Joined: Fri Mar 14, 2014 11:44 pm
Posts: 60
One other thing, real "back of the envelope" stuff: It is easy to make an estimate for how much current any car will draw off the line in "first notch" or "min power". At standstill, there is no counter-EMF. Simply divide the line voltage by the total grid resistance in the circuit. Generally the motor armature, interpole and field resistances are so small relative to the starting grid resistance that those numbers can be ignored with minimal error. Tack on a few percent for the resistance of the wiring itself.

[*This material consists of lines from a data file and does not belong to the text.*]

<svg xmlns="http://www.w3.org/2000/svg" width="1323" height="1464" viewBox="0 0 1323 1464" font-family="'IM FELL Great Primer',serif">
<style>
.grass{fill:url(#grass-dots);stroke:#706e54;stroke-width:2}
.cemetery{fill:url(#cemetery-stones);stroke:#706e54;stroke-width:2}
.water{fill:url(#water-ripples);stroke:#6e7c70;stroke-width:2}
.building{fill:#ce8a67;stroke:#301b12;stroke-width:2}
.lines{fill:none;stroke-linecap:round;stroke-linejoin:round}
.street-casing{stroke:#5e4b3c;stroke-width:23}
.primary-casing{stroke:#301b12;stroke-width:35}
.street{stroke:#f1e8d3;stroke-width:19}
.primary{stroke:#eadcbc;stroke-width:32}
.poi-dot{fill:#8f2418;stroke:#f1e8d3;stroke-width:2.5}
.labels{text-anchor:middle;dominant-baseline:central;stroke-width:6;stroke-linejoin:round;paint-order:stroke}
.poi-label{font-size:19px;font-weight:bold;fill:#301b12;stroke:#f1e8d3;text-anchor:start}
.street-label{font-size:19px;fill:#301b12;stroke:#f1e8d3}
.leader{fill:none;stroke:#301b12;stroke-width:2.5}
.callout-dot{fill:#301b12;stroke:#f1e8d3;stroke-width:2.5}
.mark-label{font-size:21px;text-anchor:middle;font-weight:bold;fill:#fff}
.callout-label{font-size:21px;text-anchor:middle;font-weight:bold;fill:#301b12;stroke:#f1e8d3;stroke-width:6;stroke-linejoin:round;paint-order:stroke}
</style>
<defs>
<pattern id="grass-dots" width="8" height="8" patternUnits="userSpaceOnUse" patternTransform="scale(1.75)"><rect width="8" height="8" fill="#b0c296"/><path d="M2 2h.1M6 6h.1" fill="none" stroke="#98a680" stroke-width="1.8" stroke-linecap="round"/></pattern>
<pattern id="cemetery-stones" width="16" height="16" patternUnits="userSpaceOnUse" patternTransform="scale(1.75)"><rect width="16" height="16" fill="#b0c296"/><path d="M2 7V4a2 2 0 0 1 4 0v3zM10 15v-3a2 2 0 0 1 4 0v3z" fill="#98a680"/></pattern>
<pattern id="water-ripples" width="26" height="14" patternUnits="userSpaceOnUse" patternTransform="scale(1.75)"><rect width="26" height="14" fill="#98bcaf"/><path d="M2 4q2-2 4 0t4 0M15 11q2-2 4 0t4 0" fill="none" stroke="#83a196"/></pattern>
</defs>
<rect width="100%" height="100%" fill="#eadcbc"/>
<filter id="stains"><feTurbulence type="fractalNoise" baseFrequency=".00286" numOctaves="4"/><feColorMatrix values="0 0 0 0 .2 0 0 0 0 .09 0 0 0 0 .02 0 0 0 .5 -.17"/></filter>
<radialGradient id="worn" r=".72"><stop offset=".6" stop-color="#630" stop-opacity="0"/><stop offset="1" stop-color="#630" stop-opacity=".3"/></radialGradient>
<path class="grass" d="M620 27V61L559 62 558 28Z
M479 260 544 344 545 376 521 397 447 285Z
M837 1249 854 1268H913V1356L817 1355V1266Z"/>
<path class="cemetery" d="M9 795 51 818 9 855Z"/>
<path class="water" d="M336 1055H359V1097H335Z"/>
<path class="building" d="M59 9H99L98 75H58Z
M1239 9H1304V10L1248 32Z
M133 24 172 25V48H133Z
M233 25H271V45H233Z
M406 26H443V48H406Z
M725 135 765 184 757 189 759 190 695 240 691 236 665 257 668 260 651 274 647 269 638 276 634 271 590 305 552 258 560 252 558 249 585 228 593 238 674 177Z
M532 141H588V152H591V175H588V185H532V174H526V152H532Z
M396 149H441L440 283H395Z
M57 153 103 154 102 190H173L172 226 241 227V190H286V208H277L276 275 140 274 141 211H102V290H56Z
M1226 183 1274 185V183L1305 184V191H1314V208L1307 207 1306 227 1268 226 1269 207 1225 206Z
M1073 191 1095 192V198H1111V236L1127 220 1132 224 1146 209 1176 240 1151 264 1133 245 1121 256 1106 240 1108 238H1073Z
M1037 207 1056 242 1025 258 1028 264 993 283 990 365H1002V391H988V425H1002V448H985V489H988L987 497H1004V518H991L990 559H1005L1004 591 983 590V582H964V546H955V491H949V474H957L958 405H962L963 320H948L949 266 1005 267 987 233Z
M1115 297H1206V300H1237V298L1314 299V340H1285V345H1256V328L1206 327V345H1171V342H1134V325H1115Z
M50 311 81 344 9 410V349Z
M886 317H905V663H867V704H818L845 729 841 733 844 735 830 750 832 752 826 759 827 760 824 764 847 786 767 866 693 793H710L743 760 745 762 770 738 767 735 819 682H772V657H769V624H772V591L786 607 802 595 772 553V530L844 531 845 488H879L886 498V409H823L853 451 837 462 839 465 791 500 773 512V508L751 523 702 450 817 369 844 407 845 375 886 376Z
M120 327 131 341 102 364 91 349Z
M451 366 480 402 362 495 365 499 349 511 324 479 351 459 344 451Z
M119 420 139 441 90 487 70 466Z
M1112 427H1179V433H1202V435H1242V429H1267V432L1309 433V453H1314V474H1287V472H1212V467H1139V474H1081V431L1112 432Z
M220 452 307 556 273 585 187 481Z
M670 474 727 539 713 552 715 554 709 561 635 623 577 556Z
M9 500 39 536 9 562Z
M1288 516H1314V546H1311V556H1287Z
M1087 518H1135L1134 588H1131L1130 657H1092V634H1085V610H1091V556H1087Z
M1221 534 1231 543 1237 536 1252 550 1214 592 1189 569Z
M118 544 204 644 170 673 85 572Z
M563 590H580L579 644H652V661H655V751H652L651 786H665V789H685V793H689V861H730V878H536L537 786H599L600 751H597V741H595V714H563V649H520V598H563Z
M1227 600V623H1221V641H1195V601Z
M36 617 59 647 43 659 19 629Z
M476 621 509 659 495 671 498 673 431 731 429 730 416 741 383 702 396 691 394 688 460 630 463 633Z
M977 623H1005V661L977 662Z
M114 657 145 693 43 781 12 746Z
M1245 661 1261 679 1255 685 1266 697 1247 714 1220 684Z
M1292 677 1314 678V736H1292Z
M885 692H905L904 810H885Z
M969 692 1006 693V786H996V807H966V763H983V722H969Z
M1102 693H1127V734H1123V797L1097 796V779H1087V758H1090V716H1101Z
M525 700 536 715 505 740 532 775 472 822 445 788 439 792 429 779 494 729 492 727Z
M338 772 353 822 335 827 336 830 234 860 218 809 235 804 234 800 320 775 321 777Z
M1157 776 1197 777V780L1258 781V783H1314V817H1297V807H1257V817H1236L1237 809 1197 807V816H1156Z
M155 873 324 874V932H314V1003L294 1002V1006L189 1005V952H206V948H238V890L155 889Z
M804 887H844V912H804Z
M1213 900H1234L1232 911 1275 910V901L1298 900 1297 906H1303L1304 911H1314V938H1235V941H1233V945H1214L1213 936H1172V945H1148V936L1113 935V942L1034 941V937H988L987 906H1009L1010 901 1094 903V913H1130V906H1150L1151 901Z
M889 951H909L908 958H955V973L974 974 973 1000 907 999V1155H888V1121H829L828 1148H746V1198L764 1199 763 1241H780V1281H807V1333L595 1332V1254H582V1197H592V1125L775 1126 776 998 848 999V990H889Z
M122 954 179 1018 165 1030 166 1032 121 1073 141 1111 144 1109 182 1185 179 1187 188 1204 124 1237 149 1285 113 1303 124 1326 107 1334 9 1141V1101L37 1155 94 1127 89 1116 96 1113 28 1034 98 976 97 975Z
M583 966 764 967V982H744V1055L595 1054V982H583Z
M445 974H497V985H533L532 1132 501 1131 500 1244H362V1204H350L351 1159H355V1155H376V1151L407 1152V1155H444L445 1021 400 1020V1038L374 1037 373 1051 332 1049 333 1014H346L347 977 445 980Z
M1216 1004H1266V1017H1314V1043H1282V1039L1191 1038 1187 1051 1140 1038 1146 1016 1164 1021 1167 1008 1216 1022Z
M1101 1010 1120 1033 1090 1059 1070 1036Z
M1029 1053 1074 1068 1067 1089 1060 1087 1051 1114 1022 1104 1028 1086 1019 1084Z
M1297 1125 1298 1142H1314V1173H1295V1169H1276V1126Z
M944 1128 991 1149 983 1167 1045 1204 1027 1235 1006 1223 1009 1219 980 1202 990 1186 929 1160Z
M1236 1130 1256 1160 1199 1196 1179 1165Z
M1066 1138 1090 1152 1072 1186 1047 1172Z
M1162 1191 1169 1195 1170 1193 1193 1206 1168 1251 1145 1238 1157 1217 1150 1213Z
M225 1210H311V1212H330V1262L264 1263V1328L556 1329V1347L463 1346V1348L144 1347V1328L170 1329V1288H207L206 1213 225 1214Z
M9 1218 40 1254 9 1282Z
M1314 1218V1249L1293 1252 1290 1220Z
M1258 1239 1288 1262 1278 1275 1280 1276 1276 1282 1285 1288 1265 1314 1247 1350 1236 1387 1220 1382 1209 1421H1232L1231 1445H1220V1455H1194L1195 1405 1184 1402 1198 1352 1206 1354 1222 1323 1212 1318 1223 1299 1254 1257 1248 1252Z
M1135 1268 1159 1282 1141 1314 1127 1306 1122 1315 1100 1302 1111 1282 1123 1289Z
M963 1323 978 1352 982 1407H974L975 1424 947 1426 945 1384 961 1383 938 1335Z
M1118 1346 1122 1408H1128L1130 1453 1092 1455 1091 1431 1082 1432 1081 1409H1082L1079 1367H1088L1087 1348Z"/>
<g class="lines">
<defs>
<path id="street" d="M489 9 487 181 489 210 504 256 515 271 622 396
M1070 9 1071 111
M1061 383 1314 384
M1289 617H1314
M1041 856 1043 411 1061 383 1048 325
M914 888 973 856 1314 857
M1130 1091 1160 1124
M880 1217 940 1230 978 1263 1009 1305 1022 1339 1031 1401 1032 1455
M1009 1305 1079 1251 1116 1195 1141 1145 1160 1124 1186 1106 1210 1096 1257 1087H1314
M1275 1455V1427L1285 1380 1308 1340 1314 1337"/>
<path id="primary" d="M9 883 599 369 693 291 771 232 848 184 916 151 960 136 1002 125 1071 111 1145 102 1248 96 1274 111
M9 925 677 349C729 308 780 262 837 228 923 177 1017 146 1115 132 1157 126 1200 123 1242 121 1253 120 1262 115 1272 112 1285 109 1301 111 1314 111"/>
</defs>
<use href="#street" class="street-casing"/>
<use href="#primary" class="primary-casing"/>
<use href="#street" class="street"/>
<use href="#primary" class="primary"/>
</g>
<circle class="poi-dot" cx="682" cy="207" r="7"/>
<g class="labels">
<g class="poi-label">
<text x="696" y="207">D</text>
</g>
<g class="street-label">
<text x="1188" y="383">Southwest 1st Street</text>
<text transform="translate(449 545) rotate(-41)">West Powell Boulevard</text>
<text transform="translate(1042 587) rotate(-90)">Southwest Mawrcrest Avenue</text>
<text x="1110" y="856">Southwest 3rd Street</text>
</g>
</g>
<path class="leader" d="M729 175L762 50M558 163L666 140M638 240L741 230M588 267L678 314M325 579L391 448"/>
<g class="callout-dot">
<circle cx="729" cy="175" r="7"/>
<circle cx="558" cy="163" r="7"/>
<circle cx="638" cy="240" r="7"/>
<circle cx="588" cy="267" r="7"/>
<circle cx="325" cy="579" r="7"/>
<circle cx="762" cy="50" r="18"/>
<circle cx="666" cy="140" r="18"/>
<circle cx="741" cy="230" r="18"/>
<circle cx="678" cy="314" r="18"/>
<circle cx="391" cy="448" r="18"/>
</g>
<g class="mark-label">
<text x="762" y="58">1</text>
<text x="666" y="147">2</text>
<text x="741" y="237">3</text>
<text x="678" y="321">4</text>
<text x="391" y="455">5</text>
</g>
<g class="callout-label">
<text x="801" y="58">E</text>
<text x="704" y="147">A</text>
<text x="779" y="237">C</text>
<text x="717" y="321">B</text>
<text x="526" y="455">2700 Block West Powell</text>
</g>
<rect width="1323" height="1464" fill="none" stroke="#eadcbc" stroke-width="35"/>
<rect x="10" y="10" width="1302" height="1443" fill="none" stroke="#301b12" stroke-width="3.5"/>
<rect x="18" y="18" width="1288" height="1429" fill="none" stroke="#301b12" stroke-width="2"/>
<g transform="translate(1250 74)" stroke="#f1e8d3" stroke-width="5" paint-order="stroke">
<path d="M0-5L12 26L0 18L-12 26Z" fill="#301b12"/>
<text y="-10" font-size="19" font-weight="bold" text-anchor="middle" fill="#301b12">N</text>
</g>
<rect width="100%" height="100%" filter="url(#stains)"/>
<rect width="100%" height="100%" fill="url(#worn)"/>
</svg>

So for example, the GE PCC cars. Pre-war air-electric: 4.0 ohms in "switching" or 150 amps, min accelerating the C1 contactor closes and we have 2.0 ohms (brush arm still at "A") or about 300 amps on a 600V line. More accurately: allow .12 ohms for the motor resistance (total of the series/parallel combination) and about .15 for all the wiring and miscellaneous contact resistances, gives about 265 line amps.

Likewise, postwar all-electric cars, start with about 3 ohms resistance in switching, but C1 picks up almost instantly cutting about about a half ohm, so 240 amps in switching (with fields shunted for reduced torque), then when the pedal hits the accelerating range, C2 closes and cuts another approx .5 ohms.

We recently got our North Shore running again (flood remediation program) and I measured its first-notch standstill current (brakes appleid): it was 380A, but that is on our 560V line, and probably a good 20-30 volts of drop too.